§ Extract to read
⟨
Trojan and redirect help

Hi,

About a week ago I started to have browser redirection problems (both IE and Firefox), and did a few things before I found your site.

I downloaded and ran ESET Online Scanner (see ESET online run1 log attached). This showed a Win32/Kryptik.QRB Trojan and Win32/TrojanDownloader.Tracur.F Trojan which it appeared to delete. I then decided to restore from a restore point about a month ago (not sure if this was a good idea?).

I then found your site, and completed all the steps to the walkthrough (see attached logs):

SuperANTIspyware – did not find anything

Malwarebytes – did not find anything

Combofix – hung up on Stage 4 and would not go further. I let it run for over an hour. Closed the window and tried again. Still hung on Stage 4 for over an hour. I could not find a log from the sessions.

Rootrepeal – I am running Windows 7 x64 so did not run

MGTools – ran fine, log attached.

After running the tools, I ran ESET Online Scanner again (see ESET online run2 log attached in post #2) for the heck of it and it found JS/Agent.NDJ Trojan and Eicar test file, both apparently removed. Not sure why the other tools didn’t detect this?

I am worried that there is more hiding somewhere!

Thanks for your help. I appreciate your time!

 

Here is the ESET #2 run attached. Thanks!

 

Hi TimW,

Thanks for the quick response.

I had not connected to the internet with the infected computer since the initial ESET scan. I just browsed with IE and firefox for around 5 min and had no google redirect problems (I had a redirect every other link before).
⟩
§ Exercise instructions
**a.** Rewrite the paragraph of the thread that starts "I downloaded and ran ESET Online Scanner" as a short list that keeps its main facts.
**b.** Repeat word for word the part of the thread that begins at "Rootrepeal – I" and stops after "didn’t detect this?".

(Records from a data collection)
⟨
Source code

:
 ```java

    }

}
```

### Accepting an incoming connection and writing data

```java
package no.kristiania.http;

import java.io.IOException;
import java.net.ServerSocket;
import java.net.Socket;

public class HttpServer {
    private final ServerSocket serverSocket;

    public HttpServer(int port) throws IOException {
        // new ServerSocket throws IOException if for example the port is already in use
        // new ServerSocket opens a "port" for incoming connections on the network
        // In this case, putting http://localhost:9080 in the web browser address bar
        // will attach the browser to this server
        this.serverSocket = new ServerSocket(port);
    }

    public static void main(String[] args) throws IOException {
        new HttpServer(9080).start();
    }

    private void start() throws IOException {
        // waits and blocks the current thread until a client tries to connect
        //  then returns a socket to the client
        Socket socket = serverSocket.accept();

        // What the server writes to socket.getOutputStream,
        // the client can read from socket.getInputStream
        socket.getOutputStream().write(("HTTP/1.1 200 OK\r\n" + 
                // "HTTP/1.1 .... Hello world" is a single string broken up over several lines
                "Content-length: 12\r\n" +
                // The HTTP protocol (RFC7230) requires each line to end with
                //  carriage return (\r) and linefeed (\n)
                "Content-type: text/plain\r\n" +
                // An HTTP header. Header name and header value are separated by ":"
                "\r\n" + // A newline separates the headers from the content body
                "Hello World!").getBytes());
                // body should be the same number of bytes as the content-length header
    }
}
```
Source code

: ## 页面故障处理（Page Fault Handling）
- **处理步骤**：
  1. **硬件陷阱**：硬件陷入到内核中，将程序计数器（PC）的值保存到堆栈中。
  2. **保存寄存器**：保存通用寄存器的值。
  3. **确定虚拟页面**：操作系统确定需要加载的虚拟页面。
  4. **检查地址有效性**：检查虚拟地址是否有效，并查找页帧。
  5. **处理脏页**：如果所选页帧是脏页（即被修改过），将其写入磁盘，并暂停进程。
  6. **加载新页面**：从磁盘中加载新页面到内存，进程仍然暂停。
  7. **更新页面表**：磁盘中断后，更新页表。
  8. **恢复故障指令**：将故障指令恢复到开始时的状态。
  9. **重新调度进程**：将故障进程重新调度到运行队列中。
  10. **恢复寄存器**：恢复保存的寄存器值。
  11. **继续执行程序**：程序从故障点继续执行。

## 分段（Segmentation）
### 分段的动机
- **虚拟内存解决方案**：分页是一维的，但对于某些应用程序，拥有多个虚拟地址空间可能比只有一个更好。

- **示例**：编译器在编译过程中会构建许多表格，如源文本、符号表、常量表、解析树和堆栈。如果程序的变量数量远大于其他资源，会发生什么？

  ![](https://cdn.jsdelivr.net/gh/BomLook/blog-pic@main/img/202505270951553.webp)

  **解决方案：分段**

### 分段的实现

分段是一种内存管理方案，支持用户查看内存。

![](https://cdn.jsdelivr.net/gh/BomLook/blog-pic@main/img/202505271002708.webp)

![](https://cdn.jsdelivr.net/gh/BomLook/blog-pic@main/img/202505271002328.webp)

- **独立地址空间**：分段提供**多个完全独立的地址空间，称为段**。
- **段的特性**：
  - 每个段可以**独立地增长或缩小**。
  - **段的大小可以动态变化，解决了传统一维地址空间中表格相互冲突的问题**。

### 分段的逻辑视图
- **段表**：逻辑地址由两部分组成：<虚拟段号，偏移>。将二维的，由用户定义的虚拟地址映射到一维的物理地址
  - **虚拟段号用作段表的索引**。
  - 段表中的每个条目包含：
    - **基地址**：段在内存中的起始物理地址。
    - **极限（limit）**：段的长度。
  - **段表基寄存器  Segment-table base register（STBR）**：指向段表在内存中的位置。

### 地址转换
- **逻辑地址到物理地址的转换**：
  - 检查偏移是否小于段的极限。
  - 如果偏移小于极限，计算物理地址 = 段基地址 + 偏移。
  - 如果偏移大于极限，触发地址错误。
⟩
§ Per-task outputs
**a.**
- Downloaded and ran ESET Online Scanner (log attached as ESET online run1).
- The scan showed two Trojans, Win32/Kryptik.QRB and Win32/TrojanDownloader.Tracur.F, which it appeared to delete.
- Restored the system from a restore point about a month old, unsure whether this was a good idea.

**b.**
Rootrepeal – I am running Windows 7 x64 so did not run

MGTools – ran fine, log attached.

After running the tools, I ran ESET Online Scanner again (see ESET online run2 log attached in post #2) for the heck of it and it found JS/Agent.NDJ Trojan and Eicar test file, both apparently removed. Not sure why the other tools didn’t detect this?